Task instructions -
Among the entries below, find the lines that hold the word "định" and report them.

Input for this task -
▽

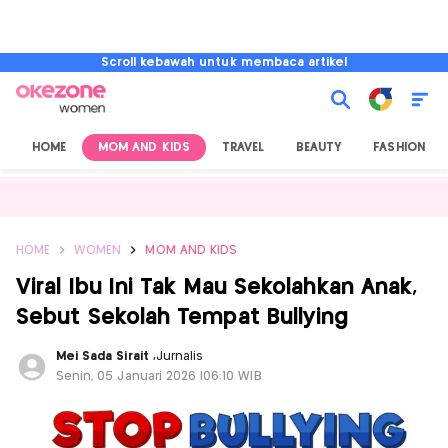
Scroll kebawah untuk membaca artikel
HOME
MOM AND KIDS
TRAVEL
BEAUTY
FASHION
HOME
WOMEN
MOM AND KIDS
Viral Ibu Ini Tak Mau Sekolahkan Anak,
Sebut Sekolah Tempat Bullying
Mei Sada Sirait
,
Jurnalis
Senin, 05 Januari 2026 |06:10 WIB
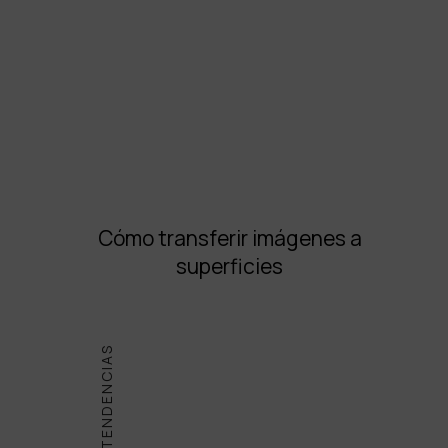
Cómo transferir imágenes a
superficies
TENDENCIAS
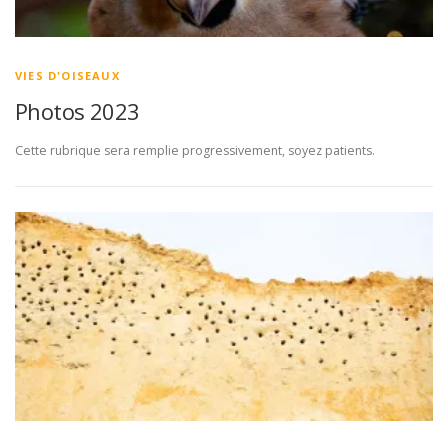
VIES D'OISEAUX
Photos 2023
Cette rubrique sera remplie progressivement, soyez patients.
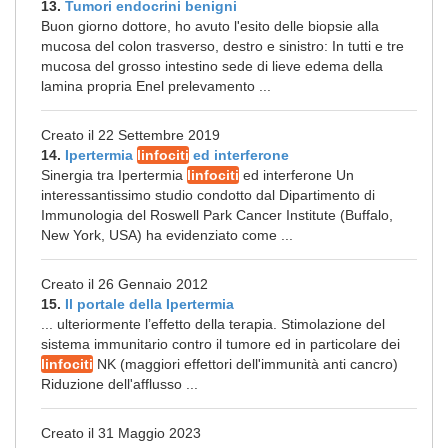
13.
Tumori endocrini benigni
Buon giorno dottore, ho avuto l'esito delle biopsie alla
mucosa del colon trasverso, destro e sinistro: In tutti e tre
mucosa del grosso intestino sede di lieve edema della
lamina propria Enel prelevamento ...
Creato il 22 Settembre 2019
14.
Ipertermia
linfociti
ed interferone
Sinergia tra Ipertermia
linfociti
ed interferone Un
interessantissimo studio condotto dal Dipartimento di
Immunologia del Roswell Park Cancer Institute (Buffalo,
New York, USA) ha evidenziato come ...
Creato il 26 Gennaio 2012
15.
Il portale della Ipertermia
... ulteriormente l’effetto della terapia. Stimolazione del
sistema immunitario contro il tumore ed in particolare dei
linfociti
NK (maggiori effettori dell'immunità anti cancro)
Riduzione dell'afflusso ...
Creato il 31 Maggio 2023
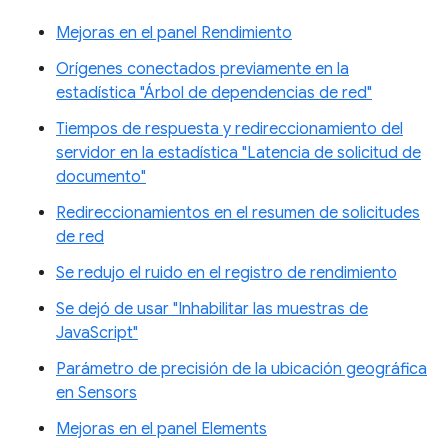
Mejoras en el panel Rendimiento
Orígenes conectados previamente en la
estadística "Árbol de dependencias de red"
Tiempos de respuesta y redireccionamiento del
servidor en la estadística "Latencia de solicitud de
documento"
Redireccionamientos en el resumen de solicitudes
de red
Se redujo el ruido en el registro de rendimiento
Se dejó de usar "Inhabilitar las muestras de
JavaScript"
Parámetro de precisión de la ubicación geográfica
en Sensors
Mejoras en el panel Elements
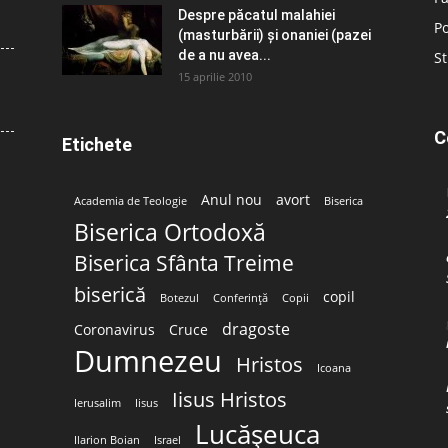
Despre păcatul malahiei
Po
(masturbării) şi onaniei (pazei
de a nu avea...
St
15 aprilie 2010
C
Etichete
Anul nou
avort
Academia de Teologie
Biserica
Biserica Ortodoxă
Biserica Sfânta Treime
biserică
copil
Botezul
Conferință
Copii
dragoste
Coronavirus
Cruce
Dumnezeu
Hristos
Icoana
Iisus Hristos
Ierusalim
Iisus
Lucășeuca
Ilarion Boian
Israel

△
▽

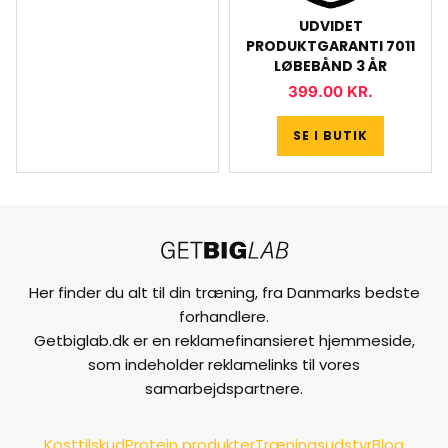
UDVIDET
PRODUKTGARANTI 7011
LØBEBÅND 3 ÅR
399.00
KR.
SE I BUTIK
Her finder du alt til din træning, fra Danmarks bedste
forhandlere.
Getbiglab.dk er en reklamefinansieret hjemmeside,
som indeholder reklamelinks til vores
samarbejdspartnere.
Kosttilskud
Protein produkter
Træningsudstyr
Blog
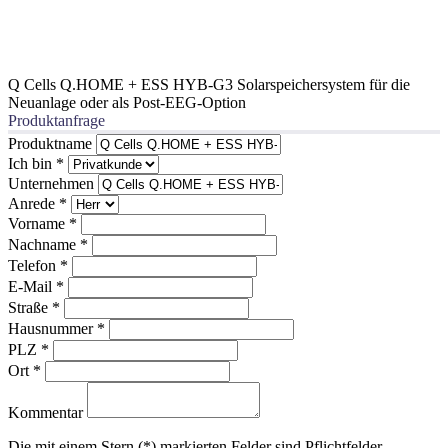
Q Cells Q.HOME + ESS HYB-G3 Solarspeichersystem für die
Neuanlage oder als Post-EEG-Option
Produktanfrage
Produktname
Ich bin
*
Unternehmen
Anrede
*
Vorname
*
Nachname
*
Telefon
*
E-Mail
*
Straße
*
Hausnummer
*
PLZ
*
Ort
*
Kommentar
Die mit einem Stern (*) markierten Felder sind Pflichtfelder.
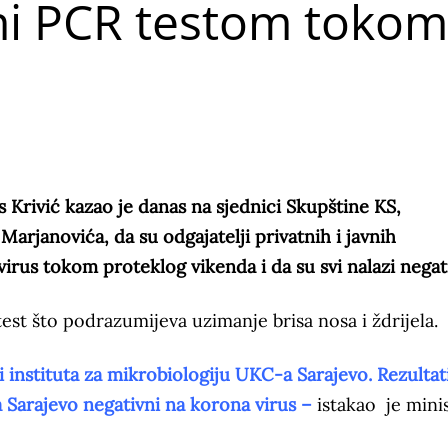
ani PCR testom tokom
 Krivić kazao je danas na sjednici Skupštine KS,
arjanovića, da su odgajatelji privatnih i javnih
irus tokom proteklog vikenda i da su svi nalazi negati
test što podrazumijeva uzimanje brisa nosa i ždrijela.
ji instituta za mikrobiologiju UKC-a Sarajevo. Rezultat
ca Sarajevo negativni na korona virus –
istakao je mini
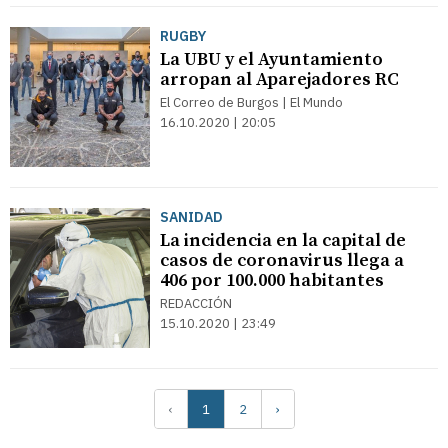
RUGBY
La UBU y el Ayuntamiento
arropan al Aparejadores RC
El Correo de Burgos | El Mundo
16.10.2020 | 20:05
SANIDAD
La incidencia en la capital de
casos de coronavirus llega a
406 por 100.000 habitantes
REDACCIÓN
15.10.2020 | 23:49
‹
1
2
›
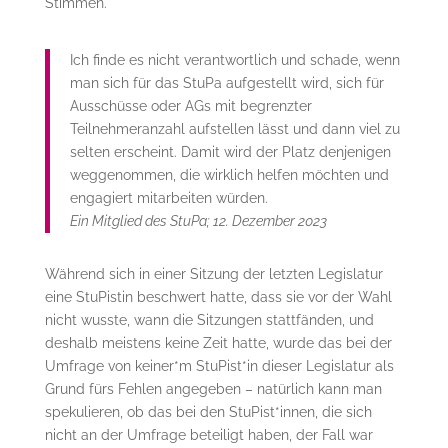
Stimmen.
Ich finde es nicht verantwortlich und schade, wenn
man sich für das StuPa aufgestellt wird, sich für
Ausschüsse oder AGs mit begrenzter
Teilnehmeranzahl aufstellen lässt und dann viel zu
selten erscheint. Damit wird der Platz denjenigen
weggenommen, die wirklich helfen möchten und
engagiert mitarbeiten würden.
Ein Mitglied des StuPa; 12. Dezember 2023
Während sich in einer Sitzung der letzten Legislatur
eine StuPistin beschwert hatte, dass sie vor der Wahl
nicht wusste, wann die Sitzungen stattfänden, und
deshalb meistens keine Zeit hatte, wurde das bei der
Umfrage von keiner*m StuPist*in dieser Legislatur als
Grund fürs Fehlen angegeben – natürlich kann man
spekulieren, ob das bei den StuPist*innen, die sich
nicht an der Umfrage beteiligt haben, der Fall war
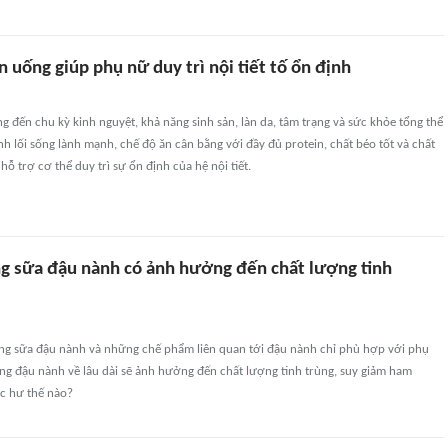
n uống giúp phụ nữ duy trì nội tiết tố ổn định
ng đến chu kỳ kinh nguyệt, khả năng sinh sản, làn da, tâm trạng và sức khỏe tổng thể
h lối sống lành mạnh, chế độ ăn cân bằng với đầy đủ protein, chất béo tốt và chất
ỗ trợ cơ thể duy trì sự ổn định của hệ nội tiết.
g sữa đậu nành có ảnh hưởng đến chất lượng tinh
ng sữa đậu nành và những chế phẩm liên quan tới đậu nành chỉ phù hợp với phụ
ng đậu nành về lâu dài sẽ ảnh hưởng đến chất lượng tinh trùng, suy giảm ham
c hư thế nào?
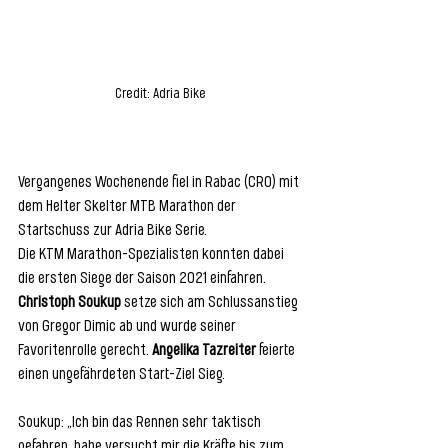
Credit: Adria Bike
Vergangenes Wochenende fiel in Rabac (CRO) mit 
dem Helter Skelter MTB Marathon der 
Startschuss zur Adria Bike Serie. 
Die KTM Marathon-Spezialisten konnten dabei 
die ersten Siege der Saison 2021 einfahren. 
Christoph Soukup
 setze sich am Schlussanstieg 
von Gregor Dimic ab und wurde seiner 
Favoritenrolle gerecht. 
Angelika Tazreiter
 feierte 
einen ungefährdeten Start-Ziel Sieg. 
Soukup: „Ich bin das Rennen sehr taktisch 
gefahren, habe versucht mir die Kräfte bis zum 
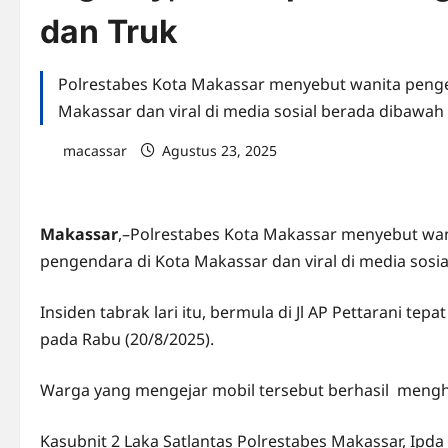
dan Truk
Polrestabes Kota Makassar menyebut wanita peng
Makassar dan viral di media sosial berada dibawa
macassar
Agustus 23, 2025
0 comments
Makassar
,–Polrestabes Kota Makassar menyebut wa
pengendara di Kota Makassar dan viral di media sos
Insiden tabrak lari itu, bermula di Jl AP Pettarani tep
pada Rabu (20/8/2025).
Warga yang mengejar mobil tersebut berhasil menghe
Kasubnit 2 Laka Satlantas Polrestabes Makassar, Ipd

△

Result -
n uống giúp phụ nữ duy trì nội tiết tố ổn định
ỗ trợ cơ thể duy trì sự ổn định của hệ nội tiết.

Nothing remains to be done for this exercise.